The second wine came and the sommelier went through the process again, thankfully a little faster, and faster yet through the third and fourth wines. By the third wine in my opinion, it’s time to let the tasters do their own thing. I think the entire tasting went a little too long and it could have been shortened. Water was used to rinse all our glasses between tastes, and oddly, it was expected for you to drink the water as no dump buckets were provided.
These are the wine blends we tasted. Sorry that I could not get an exact name for the wine as they were just poured for us.
- Blend of Viognier, Albariño, Gewürztraminer
- Rosé (Tempranillo, Cabernet Sauvignon, Syrah)
- Blend of Grenache, Carignan, Primitivo, Cabernet Sauvignon
- Blend of Cabernet Sauvignon, Shiraz, Merlot
Since the tasting and train experience lasted longer than we had expected, we were not sure if we were going to make our third bodega to visit, but we left for the third bodega anyways.
Viñedos La Redonda
We arrived at Viñedos La Redonda and immediately we could tell it was a typical winery that we were used to in Texas. A vineyard was at the rear of the bodega, and we entered the tasting room close to the end of their tasting room hours.
We were not really sure what to do, but we went to the tasting bar that had a large lineup of wines. This was going to be good! We then learned for a regular tasting, we could select one wine for a small price per wine, but only from a selection of six to eight 2016 wines.

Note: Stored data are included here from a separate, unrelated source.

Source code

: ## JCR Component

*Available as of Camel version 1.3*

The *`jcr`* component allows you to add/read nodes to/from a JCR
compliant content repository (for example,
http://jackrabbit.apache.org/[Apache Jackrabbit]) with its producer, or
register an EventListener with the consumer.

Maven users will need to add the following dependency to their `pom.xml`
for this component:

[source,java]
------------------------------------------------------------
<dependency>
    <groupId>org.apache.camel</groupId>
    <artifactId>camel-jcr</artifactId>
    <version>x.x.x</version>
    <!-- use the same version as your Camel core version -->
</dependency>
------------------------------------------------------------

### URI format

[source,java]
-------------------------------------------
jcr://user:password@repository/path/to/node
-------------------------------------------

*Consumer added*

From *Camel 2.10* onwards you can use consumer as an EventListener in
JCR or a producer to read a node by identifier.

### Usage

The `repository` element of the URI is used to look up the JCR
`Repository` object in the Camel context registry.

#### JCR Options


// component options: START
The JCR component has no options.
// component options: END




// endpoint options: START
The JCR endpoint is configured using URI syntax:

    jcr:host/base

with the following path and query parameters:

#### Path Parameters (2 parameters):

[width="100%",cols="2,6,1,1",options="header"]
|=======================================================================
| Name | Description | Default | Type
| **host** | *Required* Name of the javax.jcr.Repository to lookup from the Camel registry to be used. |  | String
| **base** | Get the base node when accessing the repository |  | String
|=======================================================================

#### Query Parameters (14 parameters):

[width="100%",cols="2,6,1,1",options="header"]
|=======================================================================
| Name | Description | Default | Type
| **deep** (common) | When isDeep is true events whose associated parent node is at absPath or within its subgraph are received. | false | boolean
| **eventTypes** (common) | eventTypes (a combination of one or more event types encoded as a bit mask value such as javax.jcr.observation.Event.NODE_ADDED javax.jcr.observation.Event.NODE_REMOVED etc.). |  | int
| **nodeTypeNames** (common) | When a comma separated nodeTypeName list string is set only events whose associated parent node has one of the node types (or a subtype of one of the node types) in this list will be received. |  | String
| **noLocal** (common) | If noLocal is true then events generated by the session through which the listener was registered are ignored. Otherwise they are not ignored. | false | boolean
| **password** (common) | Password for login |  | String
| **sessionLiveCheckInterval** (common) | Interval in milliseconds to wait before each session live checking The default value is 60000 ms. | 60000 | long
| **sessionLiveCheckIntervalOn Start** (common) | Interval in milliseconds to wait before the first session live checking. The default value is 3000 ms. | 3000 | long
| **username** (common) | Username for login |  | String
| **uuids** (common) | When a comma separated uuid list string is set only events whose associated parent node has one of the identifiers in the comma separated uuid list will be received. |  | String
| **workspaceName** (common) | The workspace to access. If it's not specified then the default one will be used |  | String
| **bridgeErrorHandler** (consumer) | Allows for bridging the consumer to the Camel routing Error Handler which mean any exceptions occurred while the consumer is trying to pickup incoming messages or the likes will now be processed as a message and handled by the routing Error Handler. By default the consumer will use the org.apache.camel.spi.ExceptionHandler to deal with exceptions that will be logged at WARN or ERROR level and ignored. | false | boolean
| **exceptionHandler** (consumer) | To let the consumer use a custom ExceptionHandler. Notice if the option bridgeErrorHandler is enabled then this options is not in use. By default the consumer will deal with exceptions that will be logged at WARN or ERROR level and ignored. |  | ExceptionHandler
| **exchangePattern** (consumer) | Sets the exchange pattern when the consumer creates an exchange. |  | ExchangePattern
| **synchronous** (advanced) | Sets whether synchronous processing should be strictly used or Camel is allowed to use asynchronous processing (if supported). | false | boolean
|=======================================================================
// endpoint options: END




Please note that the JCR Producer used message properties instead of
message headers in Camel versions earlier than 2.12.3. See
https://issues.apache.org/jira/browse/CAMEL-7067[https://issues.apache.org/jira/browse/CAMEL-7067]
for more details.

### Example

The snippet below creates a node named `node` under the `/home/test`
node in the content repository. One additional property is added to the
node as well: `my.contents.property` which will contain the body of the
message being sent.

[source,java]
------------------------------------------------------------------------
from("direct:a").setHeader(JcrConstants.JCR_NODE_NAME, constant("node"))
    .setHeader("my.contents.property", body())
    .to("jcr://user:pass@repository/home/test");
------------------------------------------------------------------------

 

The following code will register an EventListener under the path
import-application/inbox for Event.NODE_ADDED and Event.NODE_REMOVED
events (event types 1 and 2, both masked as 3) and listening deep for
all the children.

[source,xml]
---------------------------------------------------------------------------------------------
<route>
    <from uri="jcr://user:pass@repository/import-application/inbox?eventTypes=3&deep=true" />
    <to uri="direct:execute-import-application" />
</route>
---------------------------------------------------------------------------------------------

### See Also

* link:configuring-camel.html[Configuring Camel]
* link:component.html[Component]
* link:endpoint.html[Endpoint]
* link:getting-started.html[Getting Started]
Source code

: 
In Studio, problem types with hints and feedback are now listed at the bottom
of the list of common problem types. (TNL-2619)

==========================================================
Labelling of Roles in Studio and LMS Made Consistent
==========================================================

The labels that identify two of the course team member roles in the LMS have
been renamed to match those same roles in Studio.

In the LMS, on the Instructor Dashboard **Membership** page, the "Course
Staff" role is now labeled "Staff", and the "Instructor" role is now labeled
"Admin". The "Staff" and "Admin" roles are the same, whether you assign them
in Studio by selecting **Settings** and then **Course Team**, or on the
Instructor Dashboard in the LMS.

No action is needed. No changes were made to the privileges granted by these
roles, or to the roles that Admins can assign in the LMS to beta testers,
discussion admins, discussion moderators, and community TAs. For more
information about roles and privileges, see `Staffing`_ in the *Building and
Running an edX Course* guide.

We opted for that tasting and selected the wines our group would taste. We were kind of surprised for the low price that the tastings were only in plastic cups. Now I have certainly sipped wine from a non-glass wine glass, but it definitely does not taste as well as a regular wine glass.
The wines were not really in their most conducive tasting environment being in the plastic cup and temperatures of some of the wines, so all of us could not wait to finish and leave. La Redonda had some of the most recommended wines to enjoy, so if I return to Querétaro, I will need to give the bodega another chance.
We had spent four days tasting and drinking wines from Querétaro. There were more bodegas we could have visited and more wines we could have tasted. But overall, our group definitely was impressed and we could understand why Querétaro had the second most popular wines in Mexico. We could also easily see the comparison between the wines from Texas and our neighbor directly south of Texas.